We haven't even left the city yet, but already, the transition has been rough. Cal did not want to take a bath at my parent's house last night, for instance. He was not against the idea of bathing itself, but as he screamed over and over again, "I want to take a bath in my own home!" Going to bed too was rough. "Want to sleep in my own home!" And a few hours after he fell asleep, he actually woke up screaming and crying, which he never does, telling me that he doesn't want to stay here, that he wants to go home. I don't know how staying at my parents house for a few days is different for him from when we stay at a hotel on vacation, but maybe some small, prescient part of him is realizing that all this talk about "moving to Atlanta" is something more than just a fun story that we tell before bedtime.
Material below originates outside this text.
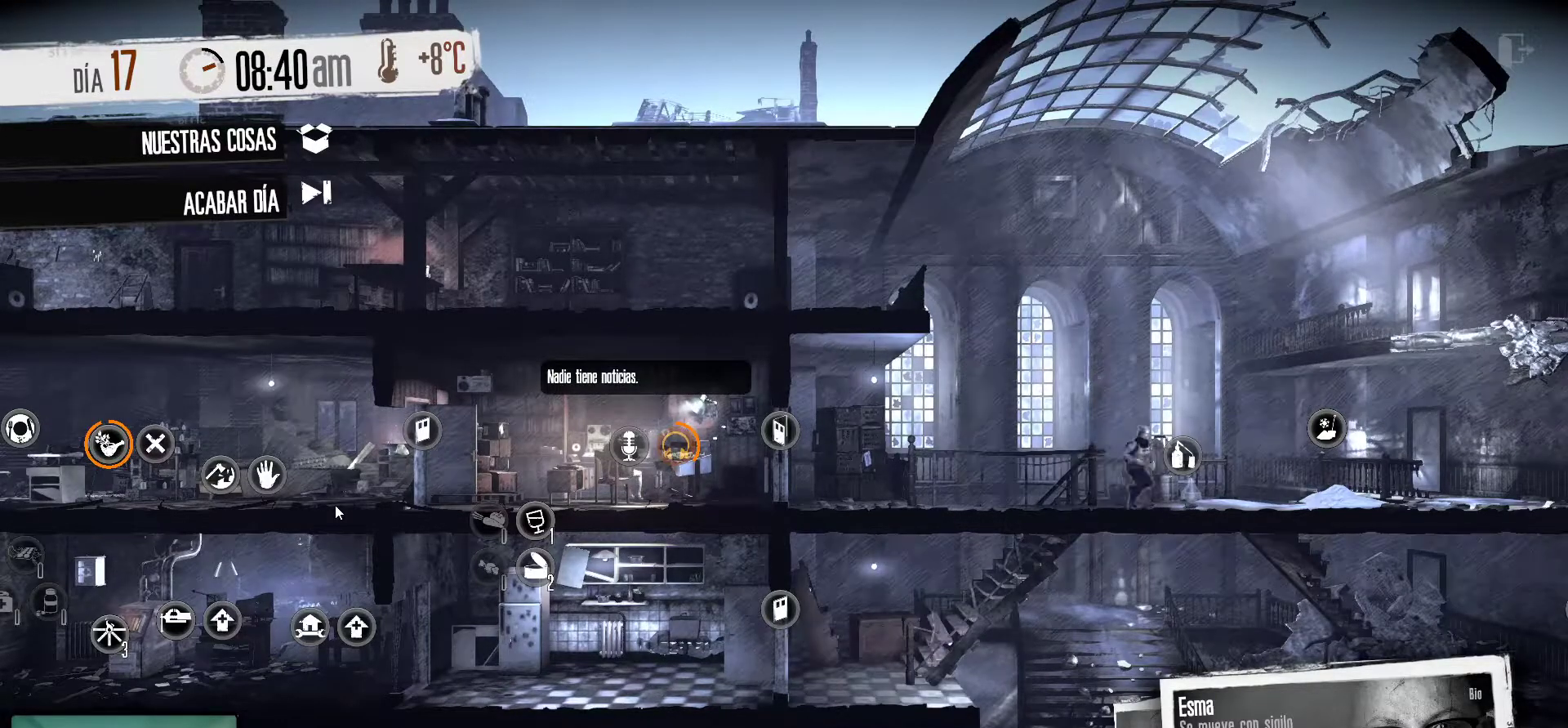
{"keys": [], "mouse": [], "mouse_move": "still", "events": []}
Anyway, it's been a little rough for all of us. Joe got the rental car early this morning and he and Cooper are now on the road, in Virginia somewhere by this point. He's going to stop overnight at his dad's house in South Carolina, and make the final push into Atlanta tomorrow morning, hopefully getting in before or maybe a little after noon. There, he will take care of some stuff (picking up our lease car, going to the supermarket, that sort of thing), and will be able to meet our flight when Cal and I land at Hartsfield Thursday afternoon. Our moving van should arrive in about a week to a week and a half. I wish it could be sooner--I think it would help Cal adjust to the new house to see all the familiar furniture, be able to have all his books and toys around him (as it is, half of the rental car that Joe is driving down is filled with Cal's "continuity" stuff, most of the heavy-rotation toys and books at least). But what can you do?
Scream and cry and demand to go back to my own home, I guess.